The US Energy Information Administration (EIA) has released figures that show China surpassed the US in annual gross crude oil imports in 2017, importing 8.4 million bpd compared with 7.9 million bpd for the US. China had become the world’s largest net importer (imports minus exports) of total petroleum and other liquid fuels in 2013. New refinery capacity and strategic inventory stockpiling combined with declining domestic oil production were the major factors contributing to the recent increase in China’s crude oil imports.
In 2017, 56% of China’s crude oil imports came from countries within the Organization of the Petroleum Exporting Countries (OPEC), a decline from the peak of 67% in 2012. More so than other countries, Russia and Brazil increased their market shares of Chinese imports between those years from 9% to 14% and from 2% to 5%, respectively.
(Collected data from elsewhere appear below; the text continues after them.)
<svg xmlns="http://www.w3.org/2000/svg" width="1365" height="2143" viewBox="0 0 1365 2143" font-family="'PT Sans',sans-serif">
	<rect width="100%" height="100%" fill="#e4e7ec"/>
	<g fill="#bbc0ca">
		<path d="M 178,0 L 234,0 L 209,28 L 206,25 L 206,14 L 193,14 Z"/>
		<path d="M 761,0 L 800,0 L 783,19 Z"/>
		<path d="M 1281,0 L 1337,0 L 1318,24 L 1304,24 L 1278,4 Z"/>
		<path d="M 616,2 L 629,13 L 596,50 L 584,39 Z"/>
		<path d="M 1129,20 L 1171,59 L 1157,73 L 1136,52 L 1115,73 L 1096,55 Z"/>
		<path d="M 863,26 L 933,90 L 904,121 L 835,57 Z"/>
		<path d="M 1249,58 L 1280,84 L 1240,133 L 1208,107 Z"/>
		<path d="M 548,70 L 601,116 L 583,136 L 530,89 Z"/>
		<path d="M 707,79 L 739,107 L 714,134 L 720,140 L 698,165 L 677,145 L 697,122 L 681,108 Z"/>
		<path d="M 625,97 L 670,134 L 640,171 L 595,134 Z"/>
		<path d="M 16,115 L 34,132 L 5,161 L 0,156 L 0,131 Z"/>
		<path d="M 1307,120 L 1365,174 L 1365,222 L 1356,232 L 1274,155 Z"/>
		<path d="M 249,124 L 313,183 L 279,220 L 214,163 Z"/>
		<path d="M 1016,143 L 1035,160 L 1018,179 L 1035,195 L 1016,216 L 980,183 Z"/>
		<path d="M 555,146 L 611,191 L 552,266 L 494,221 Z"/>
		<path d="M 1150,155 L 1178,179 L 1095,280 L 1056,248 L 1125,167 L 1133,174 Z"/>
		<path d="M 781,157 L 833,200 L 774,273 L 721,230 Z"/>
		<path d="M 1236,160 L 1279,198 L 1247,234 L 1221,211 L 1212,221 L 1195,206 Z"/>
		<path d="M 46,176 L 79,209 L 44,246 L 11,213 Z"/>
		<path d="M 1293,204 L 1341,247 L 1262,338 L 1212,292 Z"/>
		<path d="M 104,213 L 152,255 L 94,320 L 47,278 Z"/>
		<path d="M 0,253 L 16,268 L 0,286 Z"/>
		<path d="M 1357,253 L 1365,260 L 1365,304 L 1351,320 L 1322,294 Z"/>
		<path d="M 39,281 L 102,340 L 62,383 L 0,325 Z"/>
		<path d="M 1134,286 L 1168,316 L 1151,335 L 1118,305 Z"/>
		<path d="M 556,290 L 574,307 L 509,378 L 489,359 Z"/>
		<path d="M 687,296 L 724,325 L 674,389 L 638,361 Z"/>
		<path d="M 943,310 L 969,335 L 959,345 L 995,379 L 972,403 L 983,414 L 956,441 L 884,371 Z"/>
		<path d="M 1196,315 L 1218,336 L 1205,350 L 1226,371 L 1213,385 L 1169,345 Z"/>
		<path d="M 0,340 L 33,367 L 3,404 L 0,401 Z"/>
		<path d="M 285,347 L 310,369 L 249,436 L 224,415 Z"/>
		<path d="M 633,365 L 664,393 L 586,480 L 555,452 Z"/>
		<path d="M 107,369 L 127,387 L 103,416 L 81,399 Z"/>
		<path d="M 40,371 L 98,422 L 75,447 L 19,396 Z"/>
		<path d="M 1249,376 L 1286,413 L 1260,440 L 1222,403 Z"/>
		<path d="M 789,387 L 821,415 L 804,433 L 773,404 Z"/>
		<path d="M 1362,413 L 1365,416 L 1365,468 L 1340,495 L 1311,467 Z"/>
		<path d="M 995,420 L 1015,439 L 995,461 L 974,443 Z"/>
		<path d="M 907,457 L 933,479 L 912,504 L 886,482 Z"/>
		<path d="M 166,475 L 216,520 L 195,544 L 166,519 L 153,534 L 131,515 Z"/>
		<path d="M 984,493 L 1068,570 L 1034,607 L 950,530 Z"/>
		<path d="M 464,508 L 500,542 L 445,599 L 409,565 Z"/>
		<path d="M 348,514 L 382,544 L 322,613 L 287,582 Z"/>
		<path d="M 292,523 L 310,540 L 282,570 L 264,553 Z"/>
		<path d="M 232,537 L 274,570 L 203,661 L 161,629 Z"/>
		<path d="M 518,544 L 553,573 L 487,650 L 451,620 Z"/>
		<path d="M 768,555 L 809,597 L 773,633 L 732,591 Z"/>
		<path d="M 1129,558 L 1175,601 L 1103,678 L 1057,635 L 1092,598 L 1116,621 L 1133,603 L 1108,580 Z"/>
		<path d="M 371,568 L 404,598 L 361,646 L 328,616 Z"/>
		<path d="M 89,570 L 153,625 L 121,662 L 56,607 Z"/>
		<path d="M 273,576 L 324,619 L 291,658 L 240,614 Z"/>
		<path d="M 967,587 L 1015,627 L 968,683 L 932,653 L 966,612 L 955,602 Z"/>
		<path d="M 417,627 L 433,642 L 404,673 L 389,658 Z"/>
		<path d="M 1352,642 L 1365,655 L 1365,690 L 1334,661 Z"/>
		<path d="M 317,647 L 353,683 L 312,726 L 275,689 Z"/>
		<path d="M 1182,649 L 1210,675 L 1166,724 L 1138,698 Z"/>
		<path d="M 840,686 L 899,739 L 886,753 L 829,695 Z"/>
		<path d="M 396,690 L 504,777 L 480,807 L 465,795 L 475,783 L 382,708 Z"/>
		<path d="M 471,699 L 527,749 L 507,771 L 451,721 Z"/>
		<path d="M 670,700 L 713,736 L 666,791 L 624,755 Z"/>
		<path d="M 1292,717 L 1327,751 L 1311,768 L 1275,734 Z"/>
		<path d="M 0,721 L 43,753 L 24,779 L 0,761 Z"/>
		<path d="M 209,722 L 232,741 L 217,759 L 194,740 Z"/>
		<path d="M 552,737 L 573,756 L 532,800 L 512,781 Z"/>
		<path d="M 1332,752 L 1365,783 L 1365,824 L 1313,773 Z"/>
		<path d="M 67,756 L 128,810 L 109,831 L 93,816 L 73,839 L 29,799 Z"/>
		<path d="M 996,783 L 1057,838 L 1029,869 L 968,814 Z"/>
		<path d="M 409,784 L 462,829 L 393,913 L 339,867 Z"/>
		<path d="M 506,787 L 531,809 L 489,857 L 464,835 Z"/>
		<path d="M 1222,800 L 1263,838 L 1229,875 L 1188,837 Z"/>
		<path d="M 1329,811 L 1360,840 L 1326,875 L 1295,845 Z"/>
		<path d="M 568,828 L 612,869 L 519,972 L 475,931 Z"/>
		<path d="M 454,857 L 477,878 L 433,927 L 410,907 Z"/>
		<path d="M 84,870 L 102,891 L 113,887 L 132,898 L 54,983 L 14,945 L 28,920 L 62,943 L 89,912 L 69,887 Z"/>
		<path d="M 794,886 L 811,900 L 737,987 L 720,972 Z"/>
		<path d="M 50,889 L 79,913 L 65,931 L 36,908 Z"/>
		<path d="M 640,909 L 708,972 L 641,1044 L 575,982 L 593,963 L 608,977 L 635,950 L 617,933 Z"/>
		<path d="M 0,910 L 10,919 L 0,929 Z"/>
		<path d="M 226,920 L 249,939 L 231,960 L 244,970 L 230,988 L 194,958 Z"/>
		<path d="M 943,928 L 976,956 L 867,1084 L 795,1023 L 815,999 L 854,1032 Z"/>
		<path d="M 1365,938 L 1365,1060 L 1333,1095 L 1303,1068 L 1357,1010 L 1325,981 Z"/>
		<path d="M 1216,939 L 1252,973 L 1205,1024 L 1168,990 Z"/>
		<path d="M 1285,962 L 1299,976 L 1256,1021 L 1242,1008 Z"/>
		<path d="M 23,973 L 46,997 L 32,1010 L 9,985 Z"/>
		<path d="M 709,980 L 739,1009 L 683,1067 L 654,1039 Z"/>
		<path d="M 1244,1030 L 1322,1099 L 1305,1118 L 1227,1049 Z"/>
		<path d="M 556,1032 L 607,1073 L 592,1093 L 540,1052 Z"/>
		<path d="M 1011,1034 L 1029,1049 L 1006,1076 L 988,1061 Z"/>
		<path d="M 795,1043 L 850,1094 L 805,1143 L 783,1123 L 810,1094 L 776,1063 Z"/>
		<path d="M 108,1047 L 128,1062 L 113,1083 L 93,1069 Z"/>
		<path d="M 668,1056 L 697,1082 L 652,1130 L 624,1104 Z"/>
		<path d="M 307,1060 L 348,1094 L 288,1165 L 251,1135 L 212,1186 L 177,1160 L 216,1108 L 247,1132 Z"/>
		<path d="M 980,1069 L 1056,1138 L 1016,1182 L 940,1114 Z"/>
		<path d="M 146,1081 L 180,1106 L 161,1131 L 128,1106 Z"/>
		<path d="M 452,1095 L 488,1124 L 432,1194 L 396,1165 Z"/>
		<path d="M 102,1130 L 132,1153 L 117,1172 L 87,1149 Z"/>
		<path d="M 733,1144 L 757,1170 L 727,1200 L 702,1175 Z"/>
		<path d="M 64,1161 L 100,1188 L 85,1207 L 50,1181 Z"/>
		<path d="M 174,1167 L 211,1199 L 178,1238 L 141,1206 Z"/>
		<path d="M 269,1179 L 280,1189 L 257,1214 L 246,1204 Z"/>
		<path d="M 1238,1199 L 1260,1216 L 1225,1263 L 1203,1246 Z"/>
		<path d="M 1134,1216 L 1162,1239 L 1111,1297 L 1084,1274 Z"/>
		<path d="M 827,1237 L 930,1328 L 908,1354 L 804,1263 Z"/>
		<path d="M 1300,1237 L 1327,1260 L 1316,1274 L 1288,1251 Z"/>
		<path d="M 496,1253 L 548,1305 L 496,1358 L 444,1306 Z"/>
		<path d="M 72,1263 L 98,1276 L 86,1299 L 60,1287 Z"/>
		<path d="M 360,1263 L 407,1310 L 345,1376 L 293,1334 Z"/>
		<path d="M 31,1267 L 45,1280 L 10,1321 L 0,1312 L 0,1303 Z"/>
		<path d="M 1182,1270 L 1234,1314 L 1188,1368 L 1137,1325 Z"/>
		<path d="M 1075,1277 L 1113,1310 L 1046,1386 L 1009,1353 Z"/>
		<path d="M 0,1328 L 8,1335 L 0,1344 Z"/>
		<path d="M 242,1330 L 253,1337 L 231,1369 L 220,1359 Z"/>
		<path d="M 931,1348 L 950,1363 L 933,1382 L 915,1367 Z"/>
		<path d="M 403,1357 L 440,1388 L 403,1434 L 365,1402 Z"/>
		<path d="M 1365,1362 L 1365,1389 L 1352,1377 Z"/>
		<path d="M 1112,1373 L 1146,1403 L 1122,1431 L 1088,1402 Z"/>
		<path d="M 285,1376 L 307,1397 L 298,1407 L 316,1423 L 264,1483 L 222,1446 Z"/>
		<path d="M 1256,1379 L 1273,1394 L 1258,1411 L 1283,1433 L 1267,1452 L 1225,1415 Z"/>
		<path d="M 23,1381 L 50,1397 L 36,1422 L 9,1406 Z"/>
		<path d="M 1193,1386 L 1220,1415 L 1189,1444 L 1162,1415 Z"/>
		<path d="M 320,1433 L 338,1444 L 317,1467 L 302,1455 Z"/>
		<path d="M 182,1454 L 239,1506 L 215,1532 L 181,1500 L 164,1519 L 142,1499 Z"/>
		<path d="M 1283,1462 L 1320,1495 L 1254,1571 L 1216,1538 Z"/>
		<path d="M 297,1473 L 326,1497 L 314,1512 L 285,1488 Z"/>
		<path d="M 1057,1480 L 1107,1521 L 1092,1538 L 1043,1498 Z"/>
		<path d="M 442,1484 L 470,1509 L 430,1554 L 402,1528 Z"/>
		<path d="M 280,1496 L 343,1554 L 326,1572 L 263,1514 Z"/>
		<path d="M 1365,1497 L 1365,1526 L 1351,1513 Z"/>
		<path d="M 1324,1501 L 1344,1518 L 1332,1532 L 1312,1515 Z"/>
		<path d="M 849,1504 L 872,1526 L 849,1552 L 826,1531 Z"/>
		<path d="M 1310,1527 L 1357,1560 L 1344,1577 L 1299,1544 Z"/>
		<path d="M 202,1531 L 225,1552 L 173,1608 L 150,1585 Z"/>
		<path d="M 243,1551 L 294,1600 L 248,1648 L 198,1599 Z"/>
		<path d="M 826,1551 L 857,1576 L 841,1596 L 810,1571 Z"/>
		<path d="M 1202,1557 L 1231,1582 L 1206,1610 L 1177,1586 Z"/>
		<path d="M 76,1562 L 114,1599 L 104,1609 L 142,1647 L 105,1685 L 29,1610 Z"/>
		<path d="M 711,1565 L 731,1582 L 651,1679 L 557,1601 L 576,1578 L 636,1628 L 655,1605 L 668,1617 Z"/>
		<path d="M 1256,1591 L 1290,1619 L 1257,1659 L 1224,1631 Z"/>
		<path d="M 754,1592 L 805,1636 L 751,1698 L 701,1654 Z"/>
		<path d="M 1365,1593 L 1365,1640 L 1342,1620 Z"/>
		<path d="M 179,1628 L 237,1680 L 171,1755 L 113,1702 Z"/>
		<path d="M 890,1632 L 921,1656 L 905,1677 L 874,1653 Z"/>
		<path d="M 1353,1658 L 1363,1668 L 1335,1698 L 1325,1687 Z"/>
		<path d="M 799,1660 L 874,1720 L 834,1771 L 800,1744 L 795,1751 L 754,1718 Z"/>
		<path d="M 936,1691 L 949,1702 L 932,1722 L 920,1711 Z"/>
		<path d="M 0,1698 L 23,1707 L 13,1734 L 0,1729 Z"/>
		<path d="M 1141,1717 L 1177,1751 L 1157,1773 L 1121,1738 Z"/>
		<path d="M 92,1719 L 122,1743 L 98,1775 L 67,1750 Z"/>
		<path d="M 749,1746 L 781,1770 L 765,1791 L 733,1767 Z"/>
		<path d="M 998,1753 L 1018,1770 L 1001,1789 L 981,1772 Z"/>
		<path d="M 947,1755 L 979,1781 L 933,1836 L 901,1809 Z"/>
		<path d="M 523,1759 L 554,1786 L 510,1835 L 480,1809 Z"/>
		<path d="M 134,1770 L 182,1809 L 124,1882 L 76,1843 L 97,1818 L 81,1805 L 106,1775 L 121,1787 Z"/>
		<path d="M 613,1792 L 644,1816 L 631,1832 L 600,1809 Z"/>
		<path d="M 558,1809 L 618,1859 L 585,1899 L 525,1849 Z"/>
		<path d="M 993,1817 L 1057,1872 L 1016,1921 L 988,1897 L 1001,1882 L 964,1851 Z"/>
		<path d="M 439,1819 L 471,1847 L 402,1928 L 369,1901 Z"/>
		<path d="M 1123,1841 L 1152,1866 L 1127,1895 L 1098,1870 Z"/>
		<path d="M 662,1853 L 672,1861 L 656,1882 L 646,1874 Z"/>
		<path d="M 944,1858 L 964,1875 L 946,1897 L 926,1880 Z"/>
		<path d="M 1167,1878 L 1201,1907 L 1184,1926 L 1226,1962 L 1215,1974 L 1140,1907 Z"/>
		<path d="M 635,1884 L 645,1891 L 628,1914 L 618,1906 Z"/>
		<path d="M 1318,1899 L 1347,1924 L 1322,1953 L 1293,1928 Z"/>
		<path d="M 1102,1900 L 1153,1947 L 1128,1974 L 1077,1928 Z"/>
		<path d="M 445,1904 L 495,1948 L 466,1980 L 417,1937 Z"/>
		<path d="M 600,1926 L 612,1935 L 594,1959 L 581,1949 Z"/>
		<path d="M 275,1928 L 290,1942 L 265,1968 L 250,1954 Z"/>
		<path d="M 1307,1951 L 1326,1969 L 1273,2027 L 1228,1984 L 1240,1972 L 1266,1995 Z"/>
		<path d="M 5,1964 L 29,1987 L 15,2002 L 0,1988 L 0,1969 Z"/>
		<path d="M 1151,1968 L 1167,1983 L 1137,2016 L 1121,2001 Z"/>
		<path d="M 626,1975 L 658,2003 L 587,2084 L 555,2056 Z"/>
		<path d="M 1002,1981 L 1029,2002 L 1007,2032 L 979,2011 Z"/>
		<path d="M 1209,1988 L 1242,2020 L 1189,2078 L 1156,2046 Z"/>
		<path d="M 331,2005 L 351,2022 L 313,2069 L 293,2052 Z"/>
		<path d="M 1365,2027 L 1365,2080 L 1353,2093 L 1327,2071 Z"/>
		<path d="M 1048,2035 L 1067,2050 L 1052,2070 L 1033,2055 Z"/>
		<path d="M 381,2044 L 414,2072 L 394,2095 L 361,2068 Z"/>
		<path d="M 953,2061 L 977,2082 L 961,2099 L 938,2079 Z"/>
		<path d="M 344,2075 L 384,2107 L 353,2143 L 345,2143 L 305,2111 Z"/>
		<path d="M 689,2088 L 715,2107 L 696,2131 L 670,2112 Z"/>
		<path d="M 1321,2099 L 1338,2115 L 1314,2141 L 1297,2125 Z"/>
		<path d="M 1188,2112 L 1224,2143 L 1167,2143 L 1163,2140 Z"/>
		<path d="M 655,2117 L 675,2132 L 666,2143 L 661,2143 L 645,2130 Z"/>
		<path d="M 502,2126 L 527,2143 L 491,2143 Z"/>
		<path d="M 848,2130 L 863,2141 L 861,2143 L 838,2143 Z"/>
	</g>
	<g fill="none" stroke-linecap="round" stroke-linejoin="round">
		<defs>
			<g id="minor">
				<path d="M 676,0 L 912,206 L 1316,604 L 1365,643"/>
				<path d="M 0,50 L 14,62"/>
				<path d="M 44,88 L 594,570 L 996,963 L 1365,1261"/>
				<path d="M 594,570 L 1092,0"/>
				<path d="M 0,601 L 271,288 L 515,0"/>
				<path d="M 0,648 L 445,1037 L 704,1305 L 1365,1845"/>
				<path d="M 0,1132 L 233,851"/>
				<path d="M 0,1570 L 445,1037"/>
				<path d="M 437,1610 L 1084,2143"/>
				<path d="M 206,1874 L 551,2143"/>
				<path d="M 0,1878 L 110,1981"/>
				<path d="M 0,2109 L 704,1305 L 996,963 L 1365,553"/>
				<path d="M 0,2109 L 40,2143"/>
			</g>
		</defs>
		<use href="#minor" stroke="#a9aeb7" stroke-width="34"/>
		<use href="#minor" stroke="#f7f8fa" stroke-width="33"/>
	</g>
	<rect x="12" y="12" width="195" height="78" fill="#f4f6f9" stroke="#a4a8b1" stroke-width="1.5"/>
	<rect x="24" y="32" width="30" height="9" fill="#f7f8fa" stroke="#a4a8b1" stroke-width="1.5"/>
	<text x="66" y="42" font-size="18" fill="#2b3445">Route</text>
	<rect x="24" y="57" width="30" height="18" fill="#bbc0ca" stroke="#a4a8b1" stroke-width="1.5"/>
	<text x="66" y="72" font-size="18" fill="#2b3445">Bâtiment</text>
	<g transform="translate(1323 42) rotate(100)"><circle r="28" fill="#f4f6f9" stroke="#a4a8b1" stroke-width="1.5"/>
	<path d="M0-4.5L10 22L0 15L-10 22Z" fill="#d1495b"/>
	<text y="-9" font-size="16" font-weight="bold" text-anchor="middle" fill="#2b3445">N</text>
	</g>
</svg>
Russia supplanted Saudi Arabia as China’s largest source of foreign crude oil in 2016, exporting 1.2 million bpd to China in 2017 compared with Saudi Arabia’s 1.0 million bpd. OPEC countries and some non-OPEC countries, including Russia, agreed to reduce crude oil production through the end of 2018, which may have allowed other countries to increase their market shares in China in 2017.
Several factors are believed to be driving the increase in China’s crude oil imports. China had the largest decline in domestic petroleum and other liquids production among non-OPEC countries in 2016, and EIA estimates it will have had the second-largest decline in 2017. Total liquids production in China averaged 4.8 million bpd in 2017, a y/y decline of 0.1 million bpd (2%) from 2016, and further declines in both 2018 and 2019 are predicted in EIA’s January 2018 Short-Term Energy Outlook (STEO).
In contrast to declining domestic production, EIA estimates that growth in China's consumption of petroleum and other liquid fuels in 2017 was the world’s largest for the ninth consecutive year, growing 0.4 million bpd (3%) to 13.2 million bpd. As China has built up inventories of strategic petroleum reserves, China’s crude oil imports have increased faster than their domestic consumption.
In addition, China has reformed its refining sector by reducing restrictions on both imports and exports. Since mid-2015, China granted crude oil import licenses to independent refineries in northeast China, which have since increased refinery utilisation and crude oil imports.
China’s crude oil imports have also increased because of higher refinery runs and expanding refinery capacity. China’s refinery runs increased by an estimated 0.5 million bpd in 2017 to 11.4 million bpd, driven in part by two refinery expansions in the second half of the year. A 260 000 bpd refinery in Anning in Yunnan province started operating in 3Q17. The China National Offshore Oil Corporation’s (CNOOC) Huizhou refinery increased capacity by 200 000 bpd and increased its imports from various sources in 3Q17 and 4Q17.
Ongoing infrastructure expansions will likely contribute to further increases in China’s crude oil imports. In January 2018, China and Russia began operating an expansion of the East Siberia-Pacific Ocean (ESPO) pipeline, doubling its delivery capacity to approximately 0.6 million bpd. According to trade press reports, as much as 1.4 million bpd of new refinery capacity is planned to open in China by the end of 2019. Given China’s expected decline in domestic crude oil production, imports will likely continue to increase over at least the next two years.